Compito 1 :: Trascrivi fedelmente le righe delle voci, dalla riga che contiene "on Wednesday end?" giù fino alla riga che contiene "4 AM lines.", entrambe comprese.

Sezione di testo ::

━━━

Dall’entrata in vigore della legge Fornero (legge 92/2012) ad oggi, abbiamo assistito al 
crollo dei contratti di lavoro a tempo indeterminato (-294mila); all’aumento dei 
disoccupati (+156mila); dal 2008, quando è iniziata la prima crisi, i disoccupati sono 
passati da 1.686.000 a 3.105.000 con un aumento di 1.419.000 unità, pari ad oltre l’84%. 

La disoccupazione giovanile, complice una riforma pensionistica che ha cancellato dalla 
notte alla mattina regole previdenziali condivise e che, soprattutto, avevano comunque 
garantito un equilibrio finanziario, è schizzata al 44,2%, con punte di oltre il 50% nel 
Mezzogiorno, mentre l’apprendistato è rimasto sulla carta e Garanzia giovani, tanto 
pubblicizzata, rischia di rimanere l’ennesima occasione persa; è aumentato il part time 
involontario, con tutto quello che ne consegue in termini di minore reddito per il lavoratore. 
Dal luglio del 2012 all’agosto del 2014, l’Inps ha autorizzato quasi 2,4 miliardi di ore di 
cassa integrazione; nei primi otto mesi dell’anno, la situazione è addirittura peggiorata. 
L'ultimo rapporto del CNEL ha evidenziato come per le procedure dei licenziamenti 
individuali e collettivi l'Italia risulta essere addirittura più flessibile della Germania. 

Serviranno, salvo complicazioni, almeno dieci anni per ritornare ai livelli 
occupazionali prima della crisi.

━━━

Compito 2 :: Riporta parola per parola l'intero brano sulla disoccupazione dopo la legge Fornero.

━━━

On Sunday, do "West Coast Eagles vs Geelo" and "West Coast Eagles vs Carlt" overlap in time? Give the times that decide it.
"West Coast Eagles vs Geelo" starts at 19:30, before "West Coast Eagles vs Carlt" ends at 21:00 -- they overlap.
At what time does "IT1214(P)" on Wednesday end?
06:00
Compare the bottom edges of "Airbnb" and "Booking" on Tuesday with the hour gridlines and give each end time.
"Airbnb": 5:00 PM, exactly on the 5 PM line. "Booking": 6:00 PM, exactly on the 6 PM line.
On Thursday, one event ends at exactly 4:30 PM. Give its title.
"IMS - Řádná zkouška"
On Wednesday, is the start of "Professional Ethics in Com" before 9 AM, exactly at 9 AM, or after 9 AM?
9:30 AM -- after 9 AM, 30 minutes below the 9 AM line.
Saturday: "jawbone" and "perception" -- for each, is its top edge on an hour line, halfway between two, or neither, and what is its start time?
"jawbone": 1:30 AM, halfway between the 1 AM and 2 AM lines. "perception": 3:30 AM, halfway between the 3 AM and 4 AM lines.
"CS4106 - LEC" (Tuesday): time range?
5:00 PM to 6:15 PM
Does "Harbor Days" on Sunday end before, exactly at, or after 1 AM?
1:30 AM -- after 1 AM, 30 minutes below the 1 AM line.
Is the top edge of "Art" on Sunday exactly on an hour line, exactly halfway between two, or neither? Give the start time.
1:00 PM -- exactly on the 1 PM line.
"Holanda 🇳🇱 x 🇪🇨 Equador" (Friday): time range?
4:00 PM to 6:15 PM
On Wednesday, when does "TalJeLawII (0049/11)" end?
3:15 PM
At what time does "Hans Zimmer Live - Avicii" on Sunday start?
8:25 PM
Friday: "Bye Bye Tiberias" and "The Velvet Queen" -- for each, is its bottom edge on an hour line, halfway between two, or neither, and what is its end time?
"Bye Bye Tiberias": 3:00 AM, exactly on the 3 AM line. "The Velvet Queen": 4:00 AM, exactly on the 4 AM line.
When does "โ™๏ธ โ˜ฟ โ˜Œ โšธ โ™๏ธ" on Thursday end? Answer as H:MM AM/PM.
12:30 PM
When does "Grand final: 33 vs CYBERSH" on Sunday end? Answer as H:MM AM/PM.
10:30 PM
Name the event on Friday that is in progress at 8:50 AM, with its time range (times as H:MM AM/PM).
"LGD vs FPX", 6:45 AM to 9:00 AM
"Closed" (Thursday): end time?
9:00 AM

━━━

Risultato finale 1 ::
At what time does "IT1214(P)" on Wednesday end?
06:00
Compare the bottom edges of "Airbnb" and "Booking" on Tuesday with the hour gridlines and give each end time.
"Airbnb": 5:00 PM, exactly on the 5 PM line. "Booking": 6:00 PM, exactly on the 6 PM line.
On Thursday, one event ends at exactly 4:30 PM. Give its title.
"IMS - Řádná zkouška"
On Wednesday, is the start of "Professional Ethics in Com" before 9 AM, exactly at 9 AM, or after 9 AM?
9:30 AM -- after 9 AM, 30 minutes below the 9 AM line.
Saturday: "jawbone" and "perception" -- for each, is its top edge on an hour line, halfway between two, or neither, and what is its start time?
"jawbone": 1:30 AM, halfway between the 1 AM and 2 AM lines. "perception": 3:30 AM, halfway between the 3 AM and 4 AM lines.

Risultato finale 2 ::
Dall’entrata in vigore della legge Fornero (legge 92/2012) ad oggi, abbiamo assistito al 
crollo dei contratti di lavoro a tempo indeterminato (-294mila); all’aumento dei 
disoccupati (+156mila); dal 2008, quando è iniziata la prima crisi, i disoccupati sono 
passati da 1.686.000 a 3.105.000 con un aumento di 1.419.000 unità, pari ad oltre l’84%. 

La disoccupazione giovanile, complice una riforma pensionistica che ha cancellato dalla 
notte alla mattina regole previdenziali condivise e che, soprattutto, avevano comunque 
garantito un equilibrio finanziario, è schizzata al 44,2%, con punte di oltre il 50% nel 
Mezzogiorno, mentre l’apprendistato è rimasto sulla carta e Garanzia giovani, tanto 
pubblicizzata, rischia di rimanere l’ennesima occasione persa; è aumentato il part time 
involontario, con tutto quello che ne consegue in termini di minore reddito per il lavoratore. 
Dal luglio del 2012 all’agosto del 2014, l’Inps ha autorizzato quasi 2,4 miliardi di ore di 
cassa integrazione; nei primi otto mesi dell’anno, la situazione è addirittura peggiorata. 
L'ultimo rapporto del CNEL ha evidenziato come per le procedure dei licenziamenti 
individuali e collettivi l'Italia risulta essere addirittura più flessibile della Germania. 

Serviranno, salvo complicazioni, almeno dieci anni per ritornare ai livelli 
occupazionali prima della crisi.